Jarrod Bowen and James Justin make their England debuts in a side showing eight changes from the friendly win over Ivory Coast in March. Harry Kane and Mason Mount return, Jordan Pickford pulls the gloves back on, and Trent Alexander-Arnold, Kyle Walker and Conor Coady come into the defence. Declan Rice and Jude Bellingham retain their spots in midfield, as does Harry Maguire at the back.
November 25 1953, and Ferenc Puskás, Sándor Kocsis, Nándor Hidegkuti, Zoltán Czibor, József Bozsik, Gyula Grosics et al rock up to Wembley, where they set about putting English football firmly in its place. You’d have thought the 6-3 humiliation visited upon Walter Winterbottom’s team would have led to a period of reflection, regrouping and realignment … but no. England blithely put the thrashing down to a bad day at the office, and few lessons were learned. Off to the Népstadion they went, six months later, to play the return fixture on May 23 1954 with pretty much exactly the same tactical plan. Here’s how that panned out, then, in the words of the pre-MBM-era Manchester Guardian.
GOAL! Hungary 1-0 England (Lantos 8): “Lantos took a free kick ten yards outside the penalty area and with a drive which had to be seen to be believed, put the ball high into the corner of the net. It crashed in like a bullet.”
GOAL! Hungary 2-0 England (Puskás 22): “Continued pressure by the faster and more dangerous Hungarians brought a second goal when Puskás netted after the ball rebounded from a defender. At this stage the home players were now doing almost as they liked.”
GOAL! Hungary 3-0 England (Kocsis 31): “After several dangerous moves on both flanks, Hungary became three up when Kocsis scored from close range. The English defence was all sixes and sevens against the precise passing and beautiful positional play of the Hungarians.”

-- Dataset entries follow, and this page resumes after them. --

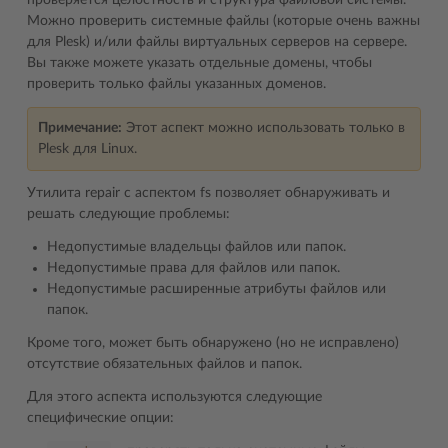
проверяется целостность и структура файловой системы.
Можно проверить системные файлы (которые очень важны
для Plesk) и/или файлы виртуальных серверов на сервере.
Вы также можете указать отдельные домены, чтобы
проверить только файлы указанных доменов.
Примечание:
Этот аспект можно использовать только в
Plesk для Linux.
Утилита repair с аспектом fs позволяет обнаруживать и
решать следующие проблемы:
Недопустимые владельцы файлов или папок.
Недопустимые права для файлов или папок.
Недопустимые расширенные атрибуты файлов или
папок.
Кроме того, может быть обнаружено (но не исправлено)
отсутствие обязательных файлов и папок.
Для этого аспекта используются следующие
специфические опции:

GOAL! Hungary 4-0 England (Koscis 56): “Then came a brilliant spell during which Hungary scored three goals in four minutes. The man who did all the damage was Czibor, the tricky, speedy outside-left, though he did not get one of them. Czibor first of all flicked a neat pass to Kocsis and the inside-right scored after a lovely run on the left …”
GOAL! Hungary 5-0 England (Tóth 60): “… Czibor then put Tóth through for a fifth …”
GOAL! Hungary 6-0 England (Hidegkuti 62): “… and finally Hidegkuti sent in a terrific shot just inside the upright from a perfect Czibor pass from his outside left.”
GOAL! Hungary 6-1 England (Broadis 69): “England did not give up the battle and Broadis got a lovely goal from the edge of the area with a hard shot wide of the keeper.”
GOAL! Hungary 7-1 England (Puskás 73): “Hungary’s captain broke away in the centre and shot past Merrick after disposing of the rest of the English defence.”
FULL TIME: Hungary 7-1 England. Oh Walter! The result stands as England’s biggest-ever defeat, although: Hungary’s golden team somehow conspired to lose that year’s World Cup final; England went on to win the World Cup a dozen years later; the English are firm favourites to come away with all three points from Budapest tonight. But some stains never wash away, and good luck avoiding talk of 1954 whenever this fixture is played during the next few centuries. It’s just the way things have to be. Kick off at Puskás Aréna Park is at 5pm BST. It’s on!